Locally Running GenAI and Large Language Models with Ollama
If you are interested in exploring Generative AI without relying on cloud services, Ollama can run open models entirely locally, giving you a chance to explore GenAI APIs and capabilities.
Getting started
First off, install Ollama, for example, with Homebrew on macOS:
brew install ollama
Alternatively, download Ollama and follow the installation instructions. Once installed, start the Ollama server:
ollama serve
This allows your local machine to run GenAI models that you want to use.
To interact with a GenAI model, run the client specifying which model you'd like to use:
ollama run llama3
Replace llama3
with the name of the model of
your
choice.
Summarise or rewrite content
You can take input from local files, perhaps summarise a file:
ollama run llama3 "summarise this content in a paragraph"< content.md
Or ask for the content to be translated:
ollama run llama3 "translate this content into French" < content.md
Or proof read the content:
ollama run llama3 "proof read this file, "\
"don't reword it, just show me grammatical errors, "\
"punctuation errors and typos, ignore the frontmatter "\
"at the beginning, ignore line breaks" < content.md
Models, quality and performance
Running Gen AI locally quickly runs into the challenge of performance and what
your hardware is capable of. The llama3:latest
model is the 8B version, i.e.
the version that has has been created with 8 billion parameters.
❯ ollama list
NAME ID SIZE MODIFIED
llama3:latest a6990ed6be41 4.7 GB 6 hours ago
The number of the parameters is an indication of the size and complexity of the model. The 8B version has a file size of less that 5GB, downloads in a matter of minutes and runs at a reasonable speed in a few GB of memory.
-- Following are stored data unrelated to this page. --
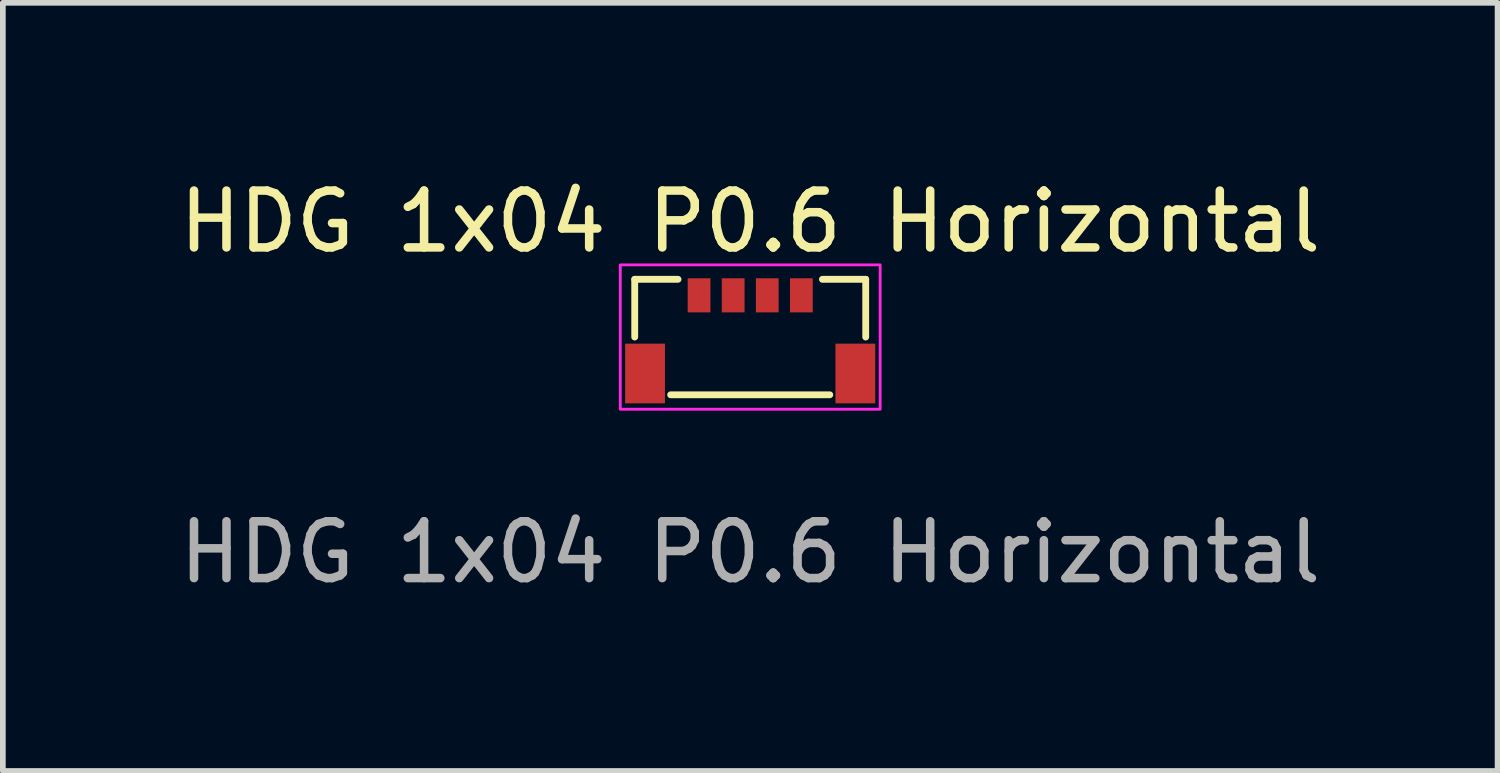
<source format=kicad_pcb>
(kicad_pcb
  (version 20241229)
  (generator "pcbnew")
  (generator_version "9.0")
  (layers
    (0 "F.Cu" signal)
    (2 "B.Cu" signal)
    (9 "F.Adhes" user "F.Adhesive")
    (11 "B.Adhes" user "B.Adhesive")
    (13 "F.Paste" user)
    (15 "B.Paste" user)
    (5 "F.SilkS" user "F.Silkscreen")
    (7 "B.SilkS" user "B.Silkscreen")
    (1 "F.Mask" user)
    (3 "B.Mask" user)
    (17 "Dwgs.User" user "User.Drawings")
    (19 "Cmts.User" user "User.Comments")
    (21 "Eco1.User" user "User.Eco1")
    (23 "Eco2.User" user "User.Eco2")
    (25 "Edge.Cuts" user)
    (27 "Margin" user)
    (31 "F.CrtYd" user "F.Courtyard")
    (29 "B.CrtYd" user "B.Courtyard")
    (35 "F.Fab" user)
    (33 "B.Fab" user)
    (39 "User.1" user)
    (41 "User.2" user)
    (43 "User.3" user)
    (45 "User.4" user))
  (footprint "HDG 1x04 P0.6 Horizontal"
    (layer "F.Cu")
    (at 10.149 3.896)
    (property "Reference" "HDG 1x04 P0.6 Horizontal" (at 0 -3.048 0) (unlocked yes) (layer "F.SilkS") (effects (font (size 1 1) (thickness 0.15))))
    (attr smd)
    (fp_line (start -2.032 -2.032) (end -2.032 -1.016) (stroke (width 0.12) (type default)) (layer "F.SilkS"))
    (fp_line (start -1.4 0) (end 1.4 0) (stroke (width 0.12) (type default)) (layer "F.SilkS"))
    (fp_line (start -1.27 -2.032) (end -2.032 -2.032) (stroke (width 0.12) (type default)) (layer "F.SilkS"))
    (fp_line (start 2.032 -2.032) (end 1.27 -2.032) (stroke (width 0.12) (type default)) (layer "F.SilkS"))
    (fp_line (start 2.032 -1.016) (end 2.032 -2.032) (stroke (width 0.12) (type default)) (layer "F.SilkS"))
    (fp_rect (start -2.286 -2.286) (end 2.286 0.254) (stroke (width 0.05) (type default)) (fill no) (layer "F.CrtYd"))
    (fp_text user "${REFERENCE}" (at 0 2.77 0) (unlocked yes) (layer "F.Fab") (effects (font (size 1 1) (thickness 0.15))))
    (pad "" smd rect (at -1.85 -0.375 90) (size 1.05 0.7) (layers "F.Cu" "F.Mask" "F.Paste"))
    (pad "" smd rect (at 1.85 -0.375 90) (size 1.05 0.7) (layers "F.Cu" "F.Mask" "F.Paste"))
    (pad "1" smd rect (at -0.9 -1.75 90) (size 0.6 0.4) (layers "F.Cu" "F.Mask" "F.Paste"))
    (pad "2" smd rect (at -0.3 -1.75 90) (size 0.6 0.4) (layers "F.Cu" "F.Mask" "F.Paste"))
    (pad "3" smd rect (at 0.3 -1.75 90) (size 0.6 0.4) (layers "F.Cu" "F.Mask" "F.Paste"))
    (pad "4" smd rect (at 0.9 -1.75 90) (size 0.6 0.4) (layers "F.Cu" "F.Mask" "F.Paste")))
  (gr_rect
    (start -3 -3)
    (end 23.298 10.514)
    (stroke (width 0.1) (type default))
    (fill no)
    (layer "Edge.Cuts")))
</source>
We can see how fast this is, by looking at the response from a call to the generate API:
curl http://localhost:11434/api/generate -d '{
"model": "llama3",
"prompt": "tell me a story of 100 words",
"stream": false
}' | jq '
del(.response,.context) *
{ tokens_per_second : (.eval_count*pow(10;9)/.eval_duration) }'
Which for me returns:
{
"model": "llama3",
"created_at": "2024-05-16T20:50:16.174569Z",
"done": true,
"done_reason": "stop",
"total_duration": 4466911333,
"load_duration": 1098708,
"prompt_eval_duration": 155598000,
"eval_count": 131,
"eval_duration": 4309431000,
"tokens_per_second": 30.398444713466812
}
On a Mac M1 Pro with 16GB, this is a response generation rate of 30 tokens per second, which is OK, albeit not great, from a speed perspective.
The llama3 70B model, on the other hand, has a large size of 39GB:
❯ ollama list
NAME ID SIZE MODIFIED
llama3:70b be39eb53a197 39 GB 18 minutes ago
This does not have a chance of running on my local hardware - CPU and memory usage ran high when I tried and the ollama server did not respond. Perhaps I need a Alienware Aurora R16 equipped with a NVIDIA RTX 4070 or high spec Apple Mac Studio to run that model locally.
The LMSYS Chatbot Arena Leaderboard, gives an indication of the quality of the different models. At the time of writing, Llama-3-8b is ranked 17, Llama-3-70b is ranked 7, and GPT-4o-2024-05-13 is ranked 1, based on the arena Elo rating. The Arena Elo rating is a score based on battles between each of models. It is worth noting the rate of improvement for the models. Llama-3-8b-Instruct, which runs comfortable on a decent laptop, ranks higher than GPT-3.5-Turbo-0613, which is ranked 29 and was the GPT 3.5 snapshot from June 13th 2023. GPT-4, it's successor, was released on March 14th 2023.
Full control for your AI experiments
Ollama provides an accessible and flexible platform for exploring Generative AI locally, without relying on cloud services. With its CLI interface, you can experiment with AI-generated text and the range of GenAI models available in a matter of minutes. We may not be able to run the larger models locally without specialised hardware, but running against smaller models may help with learning, prototyping of ideas and the quality may be OK for some basic tasks.